Святослав Тараховский - Отважный муж в минуты страха
40
Дед умер внезапно и, значит, счастливо: не успел изболеться, походить под себя и дожить до ненависти близких. Рухнул в мгновение казавшийся вечным дуб, вчера еще был, цвел, говорил с Сашей по телефону, хохотал над анекдотом про Горбачева и Рейгана, а с утра не объявился. Всегда, когда не уезжал на дачу, давал о себе знать, а в тот день не объявился. Побежал в киоск за «Огоньком», выхватил, отстояв очередь, журнал, распахнул пахнущие краской страницы, промигнул заголовки, прочитал, возможно, начало забойной колонки главреда Коротича, которого уважал, и упал. Мужики из очереди подхватили; трясли большое тяжелое тело, били по щекам, нелепо звали: «Врача!», «Скорую!», «Кто-нибудь, помогите!», а дед из последнего вагона жизни еще успел им улыбнуться и выдохнуть огромное слово «Всё!..»; после чего окончательно и невозвратно отбыл.
Мужики рассказали об этом Саше, выпили по рюмке водки и ушли.
Саша остался в стариковской квартире; отец и мама работали, организация последних почестей легла на него. Он переговорил с похоронным агентом, стервятником-грифоном, и теперь поджидал его, чтоб окончательно оформить и оплатить заказ. Он сидел в любимом, просиженном дедом кресле от югославского гарнитура, смотрел в потухший экран телевизора «Рубин» — дедовской гордости, купленной по льготной ветеранской очереди, и на полку любимых дедовых исторических книг — Ключевского и Соловьева. Он вдыхал запах родной старости и думал о том, как негромко закончилась удивительная жизнь и как до нее никому нет дела. «Эх, ребята, все не так, все не так, ребята», — вспомнился Высоцкий. Здесь бы, здесь должны звучать Шопен и Бетховен, здесь должны быть венки, черный креп и рубиновые бархатные знамена, сюда, к деду, а не к поддельным вождям, должны идти на последний поклон благодарные толпы. Вожди временны и фальшивы, а народ, к лучшим представителям которого принадлежал дед, вечен и подлинен.

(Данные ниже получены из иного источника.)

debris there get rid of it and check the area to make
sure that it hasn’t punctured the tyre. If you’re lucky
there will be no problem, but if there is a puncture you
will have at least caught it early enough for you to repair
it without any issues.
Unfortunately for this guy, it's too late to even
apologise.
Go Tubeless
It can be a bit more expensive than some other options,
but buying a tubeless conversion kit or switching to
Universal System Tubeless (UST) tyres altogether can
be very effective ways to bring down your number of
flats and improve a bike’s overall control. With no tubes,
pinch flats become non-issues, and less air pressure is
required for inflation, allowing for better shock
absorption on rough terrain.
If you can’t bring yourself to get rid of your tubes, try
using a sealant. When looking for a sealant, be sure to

Жулька ворчала и щерилась, никого, кроме Саши, не подпускала, потому, когда агент позвонил в дверь, возмутившуюся собаку пришлось закрыть на кухне, а потом и вовсе забрать к себе — Светка одобрила.
«Не бегал бы за этим дурацким „Огоньком“ — жил бы, да жил», — сказал папа Гриша, но Саша был с ним не согласен.
Дед сказал «всё», и в этом «всё» была эпоха, и был ее конец, благородный и вовремя, и было начало эпохи новой. Жить на даче овощем, косить травку, удобрять грядки, наблюдать за красивым восходом и необыкновенным закатом было деду немного в тягость и сильно в недобор — для полноценности его жизни этого было мало. «Жизнь кончается тогда, когда кончается», — вспомнил Саша, но подумал о том, что для деда подходит другое определение: «Жизнь кончается тогда, когда она более человеку не нужна».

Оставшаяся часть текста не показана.